Israeli planes attack Palestinian ministry as kidnap crisis deepens

GAZA CITY, June 30, 2006 (AFP) – Israel launched air raids in the Gaza Strip overnight in retaliation at the kidnapping of an Israeli soldier, setting the Palestinian interior ministry ablaze, witnesses and security sources said early Friday.

On the ground, three members of the armed Al-Aqsa Martyrs Brigades, linked to Palestinian president Mahmud Abbas’s Fatah party, were injured in a shootout with Israeli troops near Jabaliya in northern Gaza, medical sources said.

A member of the radical armed group Islamic Jihad was seriously injured in a pre-dawn helicopter gunship strike in Rafah, in southern Gaza, medical and security sources said.

The body of a Jewish settler kidnapped by gunmen was also found dumped in the West Bank, adding to the tension in the worst crisis between Israel and the Palestinians since the radical Islamist movement Hamas took office in March.

"Israeli planes carried out a dozen raids in the Gaza Strip against the ministry, military training camps, roads and faction offices," a security source told AFP.

These included the first attack on a Palestinian ministry building since Israel launched its offensive in the Gaza Strip on Wednesday following the kidnapping of 19-year-old soldier Gilad Shalit.

The sharp upsurge in hostilities over the fate of Shalit sparked renewed international concern and UN Secretary General Kofi Annan led urgent calls for all sides to avoid further escalation.

Annan telephoned regional leaders to appeal for restraint to ensure the conflict did not spread, a call echoed by Washington.

"We hope that Israel, in trying to retrieve its soldier, will practise restraint and that both sides will practise restraint in trying to lower the temperature and develop a sense of security in the future," said White House spokesman Tony Snow.

"There’s pretty much unified international reaction, which is that Hamas needs to give back the Israeli soldier and needs to renounce terror and needs to do so immediately," he added.

Meeting in Moscow, foreign ministers of the G8 group of industrialized nations called on Israel to exercise the "utmost restraint".

Iran’s foreign minister Manouchehr Mottaki meanwhile called for intervention from the UN Security Council.

Defence Minister Amir Peretz insisted that Israel, which has a force of about 5,000 troops massed on the border, had no intention of retaking Gaza.

"We have no intention of getting bogged down any more in the swamps of this cursed territory," he said.

Egyptian President Hosni Mubarak said in comments published Friday that Hamas has agreed to secure the release of the kidnapped soldier, but only on conditions which Israel has already rejected.

An Israeli air force plane fired several times on the Palestinian interior ministry building in central Gaza City, setting the structure ablaze, witnesses told AFP.

A medical source at Gaza’s main hospital said the building was empty at the time and there were no casualties, but the building suffered serious damage, with the two top floors, including interior minister Said Siam’s office, hit.

Elsewhere witnesses said that an Israeli air strike had hit a Fatah office in central Gaza, also causing damage to a nearby mosque.
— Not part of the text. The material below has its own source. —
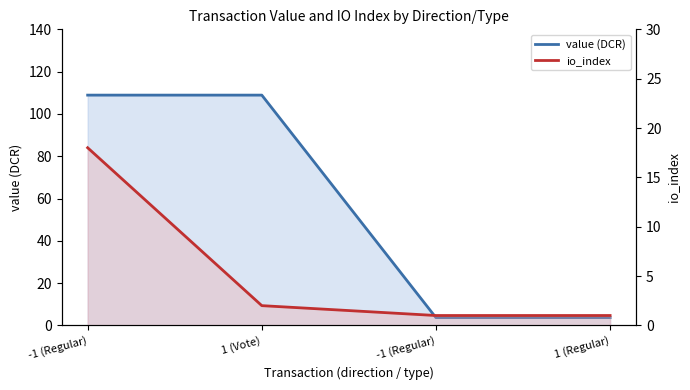

How many data points in value (DCR) are less than 108?

2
Two training camps were also targeted by Israeli missiles.

In Beit Lahiya, in the northern Gaza Strip, an Israeli strike damaged an information office linked to Hamas.

Israel has shown its determination to target Hamas in its efforts to free Shalit, but called a halt to a planned incursion into the northern Gaza Strip Thursday amid international calls for the use of diplomacy to free Shalit.
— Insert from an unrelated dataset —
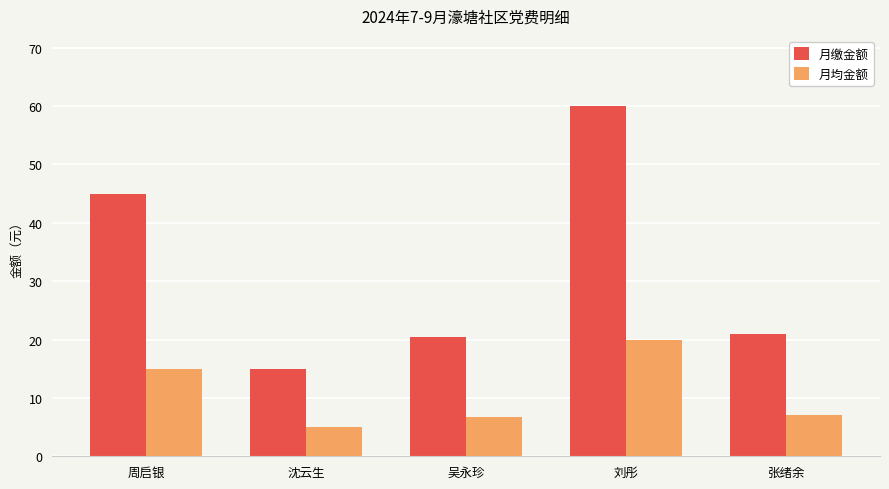

What position from the left is 张绪余?

5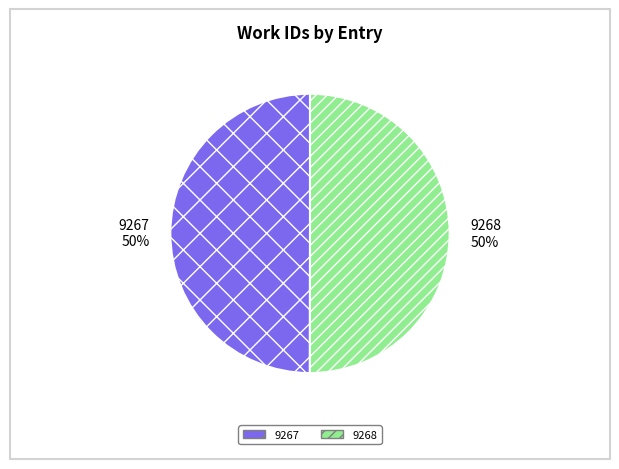

To the nearest percent, what is the combined percentage of 9268 and 9267?

100%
The Hamas-led government had earlier said it had no information on the capture of Shalit but urged any group holding him to treat him well.
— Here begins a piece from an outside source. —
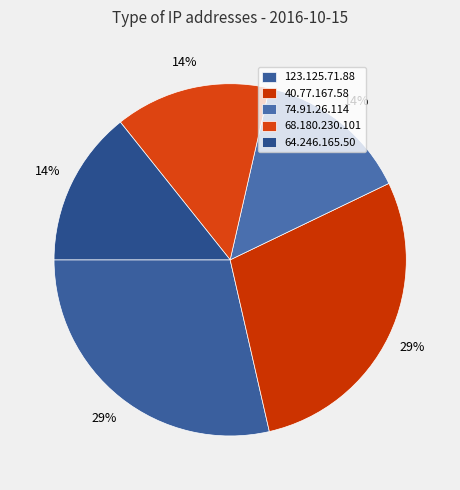

How many segments does this pie chart have?

5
In the West Bank, Israeli troops rounded up more than 64 Hamas members, including eight ministers — a third of the Palestinian cabinet — and 24 lawmakers in a vast military sweep overnight Wednesday.

Hamas, boycotted by Israel and the West as a terrorist group, condemned the arrests as a declaration of "open war" aimed at destroying its government.

In a sign of the sharp deterioration in relations with the Palestinians, a meeting to prepare for a summit between Israeli Prime Minister Ehud Olmert and Abbas was cancelled.

Meanwhile Palestinian militants in the Gaza Strip fired six rockets into southern Israel on Thursday but caused no casualties, an Israeli military source said.

Thousands of Palestinians protested in Gaza and the West Bank in support of Hamas.